RECORDS SUPPLIED »
+ + + + + + +
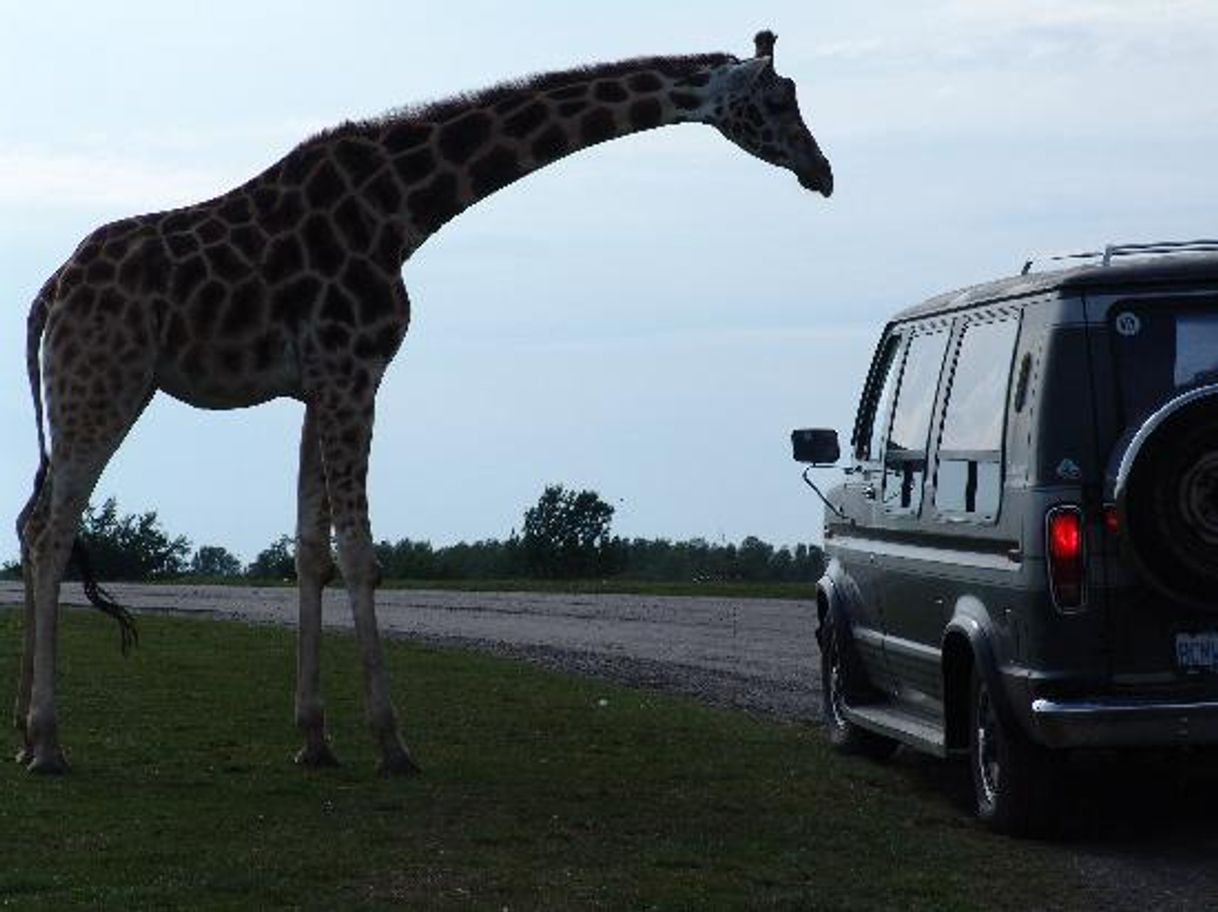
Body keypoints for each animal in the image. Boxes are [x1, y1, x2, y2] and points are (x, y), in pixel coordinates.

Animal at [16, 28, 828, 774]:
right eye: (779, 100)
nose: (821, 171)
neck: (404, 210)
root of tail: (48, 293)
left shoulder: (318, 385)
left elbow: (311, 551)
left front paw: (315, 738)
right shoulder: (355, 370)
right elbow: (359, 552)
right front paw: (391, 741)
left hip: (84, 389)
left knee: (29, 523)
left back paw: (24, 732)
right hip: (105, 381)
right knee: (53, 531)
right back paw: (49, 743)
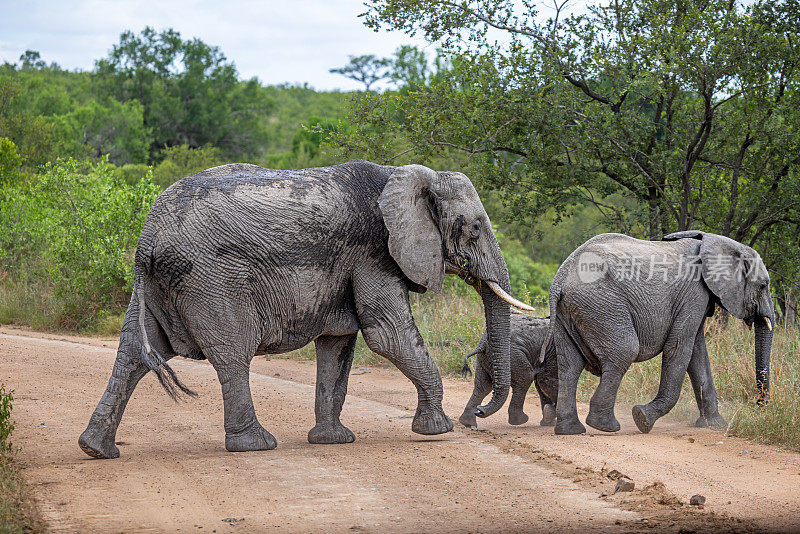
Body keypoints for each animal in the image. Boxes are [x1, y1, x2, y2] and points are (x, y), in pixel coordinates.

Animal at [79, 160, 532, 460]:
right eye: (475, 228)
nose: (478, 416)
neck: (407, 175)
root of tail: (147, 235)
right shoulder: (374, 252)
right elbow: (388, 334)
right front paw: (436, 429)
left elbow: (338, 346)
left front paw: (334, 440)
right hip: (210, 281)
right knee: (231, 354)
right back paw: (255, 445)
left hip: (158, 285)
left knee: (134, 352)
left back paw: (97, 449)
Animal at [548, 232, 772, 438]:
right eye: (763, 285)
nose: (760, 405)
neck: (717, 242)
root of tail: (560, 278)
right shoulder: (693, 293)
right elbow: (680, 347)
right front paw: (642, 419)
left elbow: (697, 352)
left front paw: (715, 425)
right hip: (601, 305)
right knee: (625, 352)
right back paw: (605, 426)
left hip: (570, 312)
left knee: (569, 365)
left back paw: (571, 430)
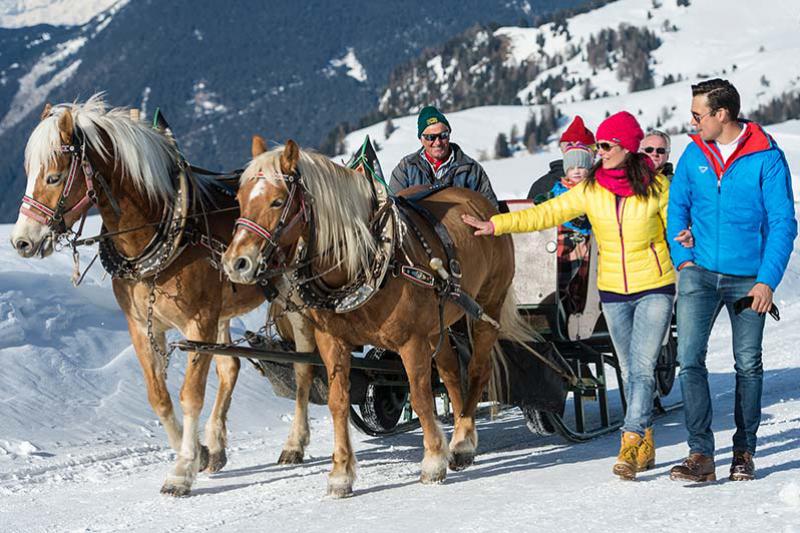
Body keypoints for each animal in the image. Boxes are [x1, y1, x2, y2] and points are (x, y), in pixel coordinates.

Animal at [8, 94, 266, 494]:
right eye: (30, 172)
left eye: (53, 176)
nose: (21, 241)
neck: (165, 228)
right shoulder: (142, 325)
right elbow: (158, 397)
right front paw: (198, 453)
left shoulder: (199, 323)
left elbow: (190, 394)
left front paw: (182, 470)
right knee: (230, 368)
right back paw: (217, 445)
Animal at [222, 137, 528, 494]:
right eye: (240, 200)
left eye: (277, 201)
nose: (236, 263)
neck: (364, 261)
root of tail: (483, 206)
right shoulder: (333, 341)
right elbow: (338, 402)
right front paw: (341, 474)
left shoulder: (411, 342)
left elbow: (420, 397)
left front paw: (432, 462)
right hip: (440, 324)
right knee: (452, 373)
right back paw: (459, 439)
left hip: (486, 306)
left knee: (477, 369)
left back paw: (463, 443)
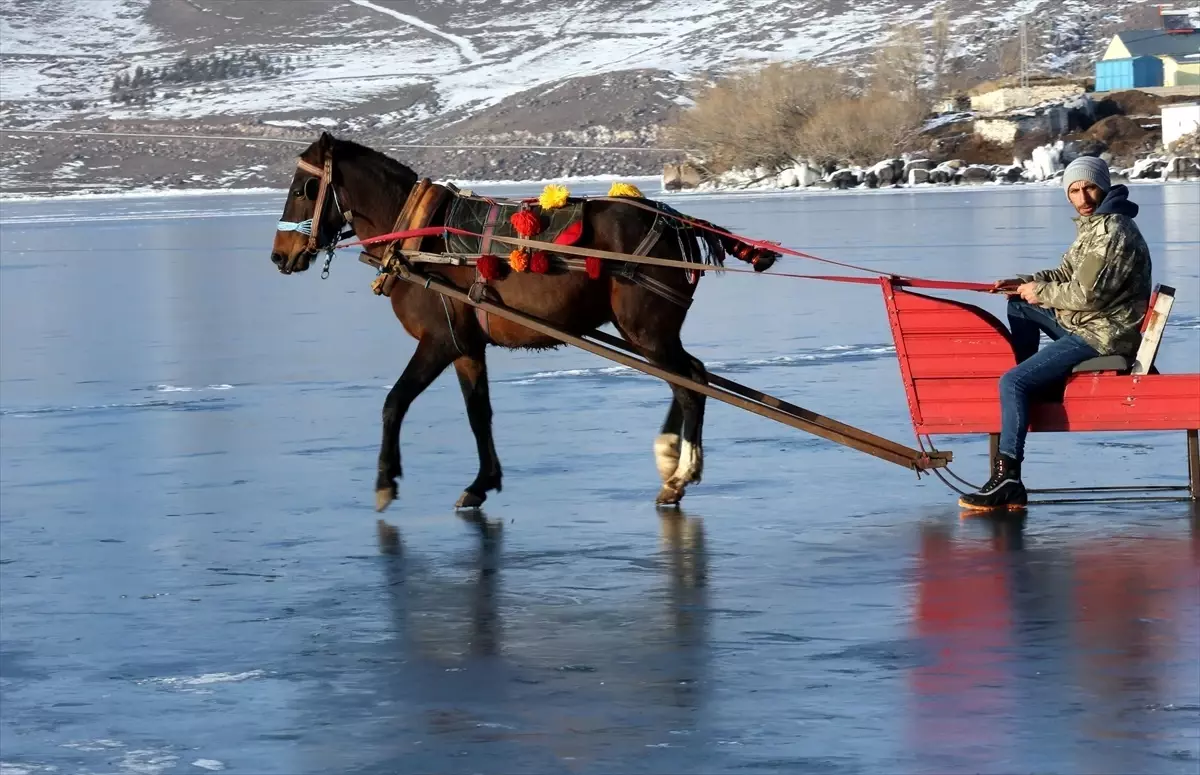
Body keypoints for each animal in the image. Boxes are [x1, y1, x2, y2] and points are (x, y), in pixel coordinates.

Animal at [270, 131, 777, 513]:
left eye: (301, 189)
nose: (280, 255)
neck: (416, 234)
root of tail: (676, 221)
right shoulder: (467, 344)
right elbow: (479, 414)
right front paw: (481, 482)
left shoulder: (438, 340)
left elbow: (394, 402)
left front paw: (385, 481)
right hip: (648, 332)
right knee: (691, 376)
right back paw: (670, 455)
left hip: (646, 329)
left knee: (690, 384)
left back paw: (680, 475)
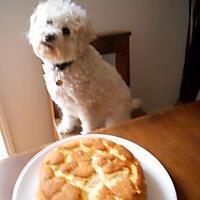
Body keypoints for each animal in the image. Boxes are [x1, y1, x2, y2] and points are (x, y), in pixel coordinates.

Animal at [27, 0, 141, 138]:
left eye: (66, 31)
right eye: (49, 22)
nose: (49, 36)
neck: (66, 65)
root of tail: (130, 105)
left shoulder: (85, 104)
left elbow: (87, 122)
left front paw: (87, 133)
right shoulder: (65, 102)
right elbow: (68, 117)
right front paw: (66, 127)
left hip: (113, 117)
+ + + + + + +
WHAT NEEDS TO BE DONE »
Count the lines of the listing above in which the word "shoulder" appears; state only the count.

COMPLETED TASK »
12